### Textauszug
________

# taz.de -- Neue Musik aus Berlin: Gegen den Coronafrust
       
       > Mit dem Sampler „Zurück in die Zukunft“ sammeln 47 Bands Geld für einen
       > feinen Berliner Club. Und JJ Weihls schubst uns in eine
       > Synthie-Parallelwelt.
       
 (IMG) Bild: Italo-Disco-Synthie-Nebel: JJ Weihls Soloprojekt Discovery Zone
       
       Hört man den Titel „Zurück in die Zukunft“, so hat man als in den
       Achtzigern sozialisierter Mensch wohl direkt Marty McFly und Doc Brown aus
       dem gleichnamigen Kinoklassiker vor Augen. Um Zeitreisen geht es bei der
       Kompilation dieses Namens allerdings weniger – vielleicht abgesehen von der
       Tatsache, dass man sich gern in eine Zeit vor Corona zurückbeamen würde.
       
       Denn da fanden noch regelmäßig Konzerte im Berliner Club „[1][Zukunft am
       Ostkreuz]“ statt, was aus bekannten Gründen erst mal flach fällt. Weil der
       Veranstaltungsort dadurch finanziell in die Bredouille gerät, ist jetzt der
       Soli-Sampler „Zurück in die Zukunft“ erschienen. Insgesamt 47 Bands, die
       dem Club nahestehen, haben einen Song beigesteuert, die meisten aus den
       Genres Metal, Stoner Rock, Punk und Postpunk.
       
       Zum einen zeigen die mehr als vier Stunden Musik, für welche musikalische
       Breite (und Breitseite) das Zukunft steht. Da wären Gruppen wie die
       gefeierte Black-Metal-Band Sun Worship, die hier mit einem 12-minütigen
       unterschwelligen Gewummer und Geballer aufwartet; da wären die Post-Punks
       von Pigeon, die mit „Scars“ einen neuen Song veröffentlichen; da wären
       Gaffa Ghandi mit einem Stoner-/Metal-/Mathrock-Gebräu oder auch die
       unermüdliche Berliner Hardcoreband Henry Fonda mit dem wütend
       runtergebolzten Stück „Count Me Out“.
       
       ## Dass das Zukunft am Ostkreuz eine Zukunft hat
       
       Zum anderen eignet sich der Sampler auch perfekt, um den Coronafrust zu
       bekämpfen. So widmet sich eine Gruppe namens Darlingrad in „Zukunftsangst
       is the Zeitgeist“ humorvoll dem seltsamen Lebensgefühl anno 2020 („Jeder
       sagt in der Zukunft wird alles besser/ doch ich hab erst ein Bier“), die
       Punkcombo DxBxSx besingt die Ödnis der Quarantäne („It's so lockdown“), und
       die Doom-Metal-Band Praise The Plague („Lob der Pest“) qualifiziert sich
       schon qua Bandname für die Seuchenthematik (aber die Musik ist auch gut).

________

### Datenauszug
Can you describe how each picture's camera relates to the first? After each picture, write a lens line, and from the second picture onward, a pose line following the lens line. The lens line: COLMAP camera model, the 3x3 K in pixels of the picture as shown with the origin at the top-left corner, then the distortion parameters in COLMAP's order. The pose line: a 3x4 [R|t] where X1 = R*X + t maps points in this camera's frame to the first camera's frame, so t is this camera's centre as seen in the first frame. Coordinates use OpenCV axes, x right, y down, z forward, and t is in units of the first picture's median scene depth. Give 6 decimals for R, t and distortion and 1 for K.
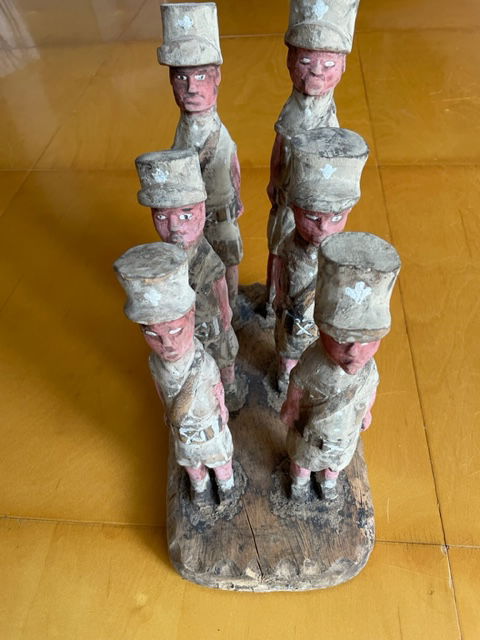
lens RADIAL K [[485.0, 0, 242.5], [0, 485.0, 321.4], [0, 0, 1]] dist [0.030716, -0.012800]
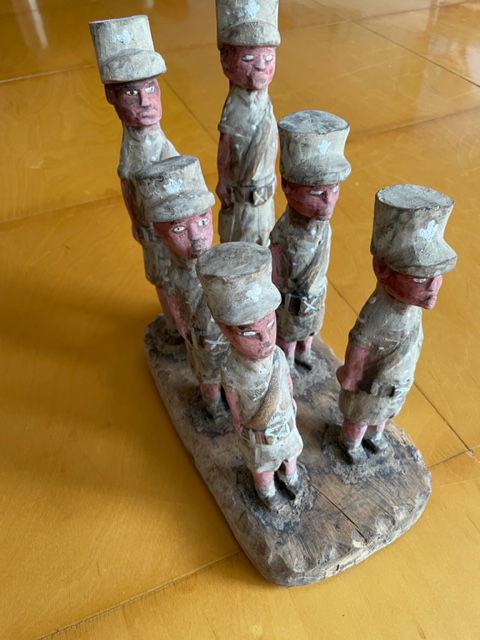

________

### Übungsaufgaben
- a) Prüfen Sie, ob die folgenden Aussagen mit dem Zeitungsartikel über den Sampler „Zurück in die Zukunft“ übereinstimmen. Begründen Sie jede Antwort mit einem wörtlichen Zitat aus dem Zeitungsartikel. (i) Zum Sampler haben 47 Bands je einen Song beigesteuert. (ii) Sun Worship wird als Post-Punk-Band vorgestellt. (iii) Der Sampler enthält weniger als zwei Stunden Musik.
- b) Mit welchem Stück ist laut dem Zeitungsartikel über den Sampler „Zurück in die Zukunft“ die Berliner Hardcoreband Henry Fonda vertreten?
- c) Führen Sie den Zeitungsartikel über den Sampler „Zurück in die Zukunft“ im Anschluss an seinen letzten Satz weiter.

### Lösungen
- a)
(i) Ja: „Insgesamt 47 Bands, die dem Club nahestehen, haben einen Song beigesteuert“
(ii) Nein: „die gefeierte Black-Metal-Band Sun Worship“
(iii) Nein: „die mehr als vier Stunden Musik“

- b) Mit dem Stück „Count Me Out“.

- c)
       
       Viele lokale Acts sind dabei, man bekommt nebenbei einen guten Überblick,
       was in den härteren Rock-Genres in Berlin aktuell so geht. Und wer dafür
       sorgen will, dass das Zukunft am Ostkreuz eine Zukunft hat, ist hier
       sowieso richtig.
       
       In welche Zukunft wir steuern oder uns steuern lassen, das ist in gewisser
       Weise auch Thema auf dem Album „Remote Control“ von [2][Discovery Zone].
       Discovery Zone ist das Soloprojekt von JJ Weihl, die man als Sängerin und
       Gitarristin der Post-Hippie-Psychedelic-Popper [3][Fenster] kennt.
       Kontrollieren wir die Zukunftstechnologien noch oder oder kontrollieren sie
       uns schon? Das fragt sich Weihl leitmotivisch auf „Remote Control“
       („Fernbedienung“) und lässt einen Roboter namens Sophia in einem Sample
       auftreten, der ein Gespräch mit seinem Erfinder führt.
       
       Musikalisch zappt Weihl sich und uns in die große Synthie-Ära der späten
       siebziger und frühen achtziger Jahre. Während einige Songs von einem Hauch
       Italo-Disco-Kunstnebel umweht sind, kommen einem bei anderen Tracks
       Synthesizer-Fetischisten wie Jean-Michel Jarre oder Vangelis in den Sinn.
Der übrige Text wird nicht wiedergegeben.